I lowered my expectations with mess halls-it was after all free. There were Drill Sergeants whose job it was to be 'chow hall push', "If you're talking, you're not eating!", "IF you can taste it you are eating. too. slow." And other forms of harassment to keep the flow of soldiers going through the feeding process. I didn't need much urging- it was true, if I ate fast enough, the taste didn't matter. I would inhale whatever it was and have a few precious minutes alone to walk back to the barracks. Fair trade. Free food.
After that, I could eat anything. But I also decided that if I were eating out, I was going to order nothing that would show up in a chow hall. I slowly came to realize that it mattered what you ordered, and where. That I needed a strategy. It would take a while. D also tended to try to apologize for me, which I quashed as condescending, with the caveat that he work with me. He agreed, apologized, and did. I learned to be pleasant-no easy skill for me. I finally had enough income to eat out- a key element. We became regulars at the Rio Grande Cafe at the former train station in Salt Lake. Gradually I worked out a list of rules for avoiding bad service and bad food, and it had more to do with how I looked at eating than what I was given.
1. Never order hamburger at a place that does mostly Fish.
2. Don't order the only fish on the menu.
3. Don't order the cheapest thing on the menu, especially if it is grilled cheese.
4. If my waiter is slow or having trouble hearing me, do not order anything that needs adjustment, i.e. 'no onions'. Just order something that doesn't have onions.
5. Don't get mad or picky, just be firm and apologetic, and flexible. Trading plates will make my friends happier than me sitting there fuming with no food. Eggs are eggs, regardless of how they are cooked, just eat them.

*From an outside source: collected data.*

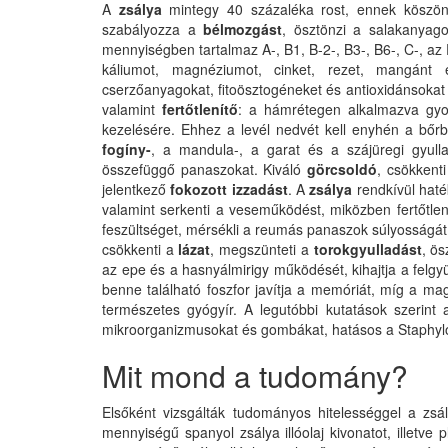
A
zsálya
mintegy 40 százaléka rost, ennek köszö
szabályozza a
bélmozgást
, ösztönzi a salakanyag
mennyiségben tartalmaz A-, B1, B-2-, B3-, B6-, C-, az E
káliumot, magnéziumot, cinket, rezet, mangánt é
cserzőanyagokat, fitoösztogéneket és antioxidánsokat
valamint
fertőtlenítő
: a hámrétegen alkalmazva gyor
kezelésére. Ehhez a levél nedvét kell enyhén a bőrbe
fogíny-
, a mandula-, a garat és a szájüregi gyulla
összefüggő panaszokat. Kiváló
görcsoldó
, csökkent
jelentkező
fokozott izzadást
. A
zsálya
rendkívül hat
valamint serkenti a veseműködést, miközben fertőtlen
feszültséget, mérsékli a reumás panaszok súlyosságát,
csökkenti a
lázat
, megszünteti a
torokgyulladást
, ös
az epe és a hasnyálmirigy működését, kihajtja a felgy
benne található foszfor javítja a memóriát, míg a mag
természetes gyógyír. A legutóbbi kutatások szerint
mikroorganizmusokat és gombákat, hatásos a Staphylo
Mit mond a tudomány?
Elsőként vizsgálták tudományos hitelességgel a zs
mennyiségű spanyol zsálya illóolaj kivonatot, illetv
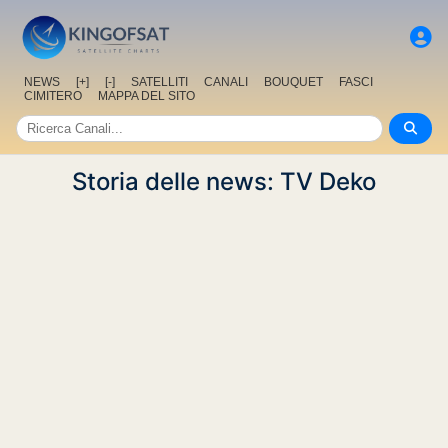
NEWS
[+]
[-]
SATELLITI
CANALI
BOUQUET
FASCI
CIMITERO
MAPPA DEL SITO
Storia delle news: TV Deko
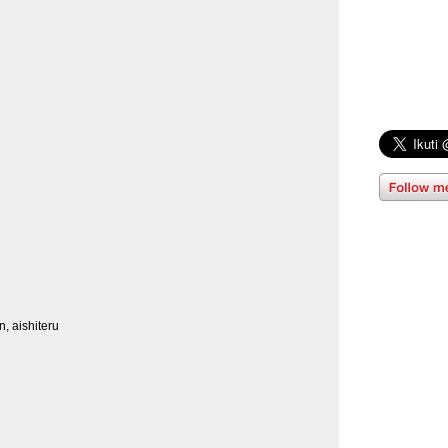
, aishiteru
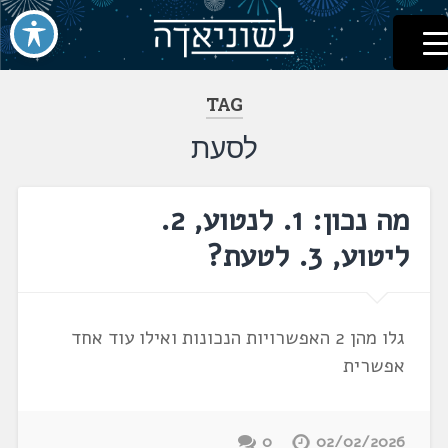
לשוניאדה
עברית. לשון. שפה
דלג
לתוכן
TAG
לסעת
מה נכון: 1. לנטוע, 2.
ליטוע, 3. לטעת?
גלו מהן 2 האפשרויות הנכונות ואילו עוד אחד
אפשרית
0
02/02/2026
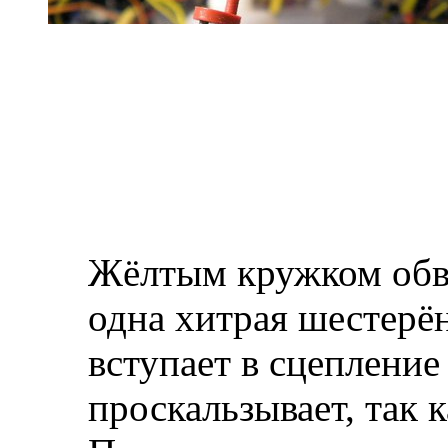
Жёлтым кружком обвё
одна хитрая шестерён
вступает в сцепление 
проскальзывает, так 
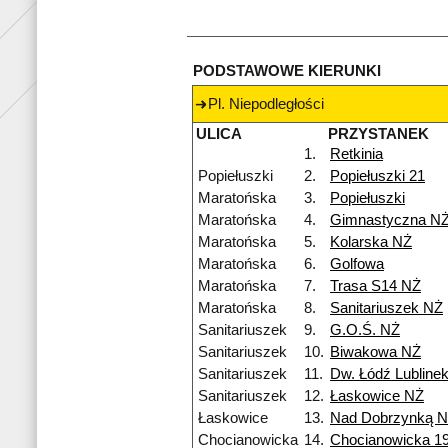
PODSTAWOWE KIERUNKI
Pl. Niepodległości
ULICA
PRZYSTANEK
1.
Retkinia
Popiełuszki
2.
Popiełuszki 21
Maratońska
3.
Popiełuszki
Maratońska
4.
Gimnastyczna N
Maratońska
5.
Kolarska NŻ
Maratońska
6.
Golfowa
Maratońska
7.
Trasa S14 NŻ
Maratońska
8.
Sanitariuszek NŻ
Sanitariuszek
9.
G.O.Ś. NŻ
Sanitariuszek
10.
Biwakowa NŻ
Sanitariuszek
11.
Dw. Łódź Lubline
Sanitariuszek
12.
Łaskowice NŻ
Łaskowice
13.
Nad Dobrzynką 
Chocianowicka
14.
Chocianowicka 1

6. Don't go into a restaurant very hungry with low blood sugar, the order will certainly never show up, or be grossly wrong. Get a candy bar first.
7. Order the same thing every time when I am with a large group, it's the friends not the food. And they can order for me if I am in the restroom. Or too tired to chose well. (Dave will probably still have a salad with honey mustard dressing, on the side. )

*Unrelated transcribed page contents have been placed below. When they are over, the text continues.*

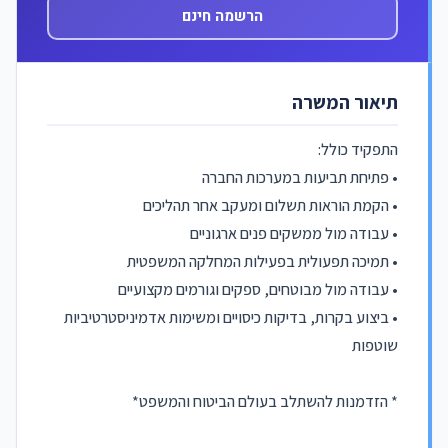
הרשמה חינם
תיאור המשרה
התפקיד כולל:
• פתיחת תביעות במערכות החברה
• הקמת הוראות תשלום ומעקב אחר תהליכים
• עבודה מול ממשקים פנים ארגוניים
• תמיכה תפעולית בפעילות המחלקה המשפטית
• עבודה מול מבוטחים, ספקים וגורמים מקצועיים
• ביצוע בקרות, בדיקות כיסויים ומשימות אדמיניסטרטיביות
שוטפות
* הזדמנות להשתלב בעולם הביטוח והמשפט*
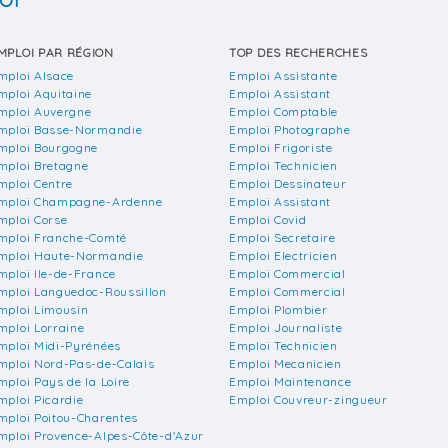
OI
MPLOI PAR RÉGION
TOP DES RECHERCHES
mploi Alsace
Emploi Assistante
mploi Aquitaine
Emploi Assistant
mploi Auvergne
Emploi Comptable
mploi Basse-Normandie
Emploi Photographe
mploi Bourgogne
Emploi Frigoriste
mploi Bretagne
Emploi Technicien
mploi Centre
Emploi Dessinateur
mploi Champagne-Ardenne
Emploi Assistant
mploi Corse
Emploi Covid
mploi Franche-Comté
Emploi Secretaire
mploi Haute-Normandie
Emploi Electricien
mploi Ile-de-France
Emploi Commercial
mploi Languedoc-Roussillon
Emploi Commercial
mploi Limousin
Emploi Plombier
mploi Lorraine
Emploi Journaliste
mploi Midi-Pyrénées
Emploi Technicien
mploi Nord-Pas-de-Calais
Emploi Mecanicien
mploi Pays de la Loire
Emploi Maintenance
mploi Picardie
Emploi Couvreur-zingueur
mploi Poitou-Charentes
mploi Provence-Alpes-Côte-d'Azur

8. Add an extra $5-10 when I am sharing a group check, someone always forgets the tax or is cheap about tips, don't let it be me.
9. If I can't afford it, eat home first and get an appetizer, or dessert. I am not paying for the food, I am paying for the service and ambience, no matter what I might think.
10. Become a regular.
I made a lot of mistakes and was very irritable before I worked out these rules. I annoyed my friends, ruined many an evening, embarrassed D, and shamed myself. I finally stopped blaming, and expecting perfection because I was paying for this. I took what I was given, and looked for the good in it. Places have lost my business because they would not meet me halfway, but I have stopped making scenes. Even when it comes to restaurants, you can't buy happiness, you have to take it in with you.
I still miss the Rio Grande Cafe. But let me take you out to Wok 'n Roll.
2 comments:
I didn't have the same problems, but I also remember having to learn. My first time in a restaurant, the waitress had to ask me two or three times what I had asked for because I spoke so quietly, and in the form of a question. And, of course, I always chose the cheapest item on the menu. And the safest. Everything else looked like a foreign language. It took money and practice to get it right. Being vegetarian in certain areas can present its own challenges. It's easy here, but oh, what I wouldn't give for a local Long Life Veggie House. Mmmm.
Rule nine is clever. I'll have to remember that one.
When you come back to visit, we found a place that has a lot of vegetarian food. And all kinds of beer. I know, too little too late, but we had no idea.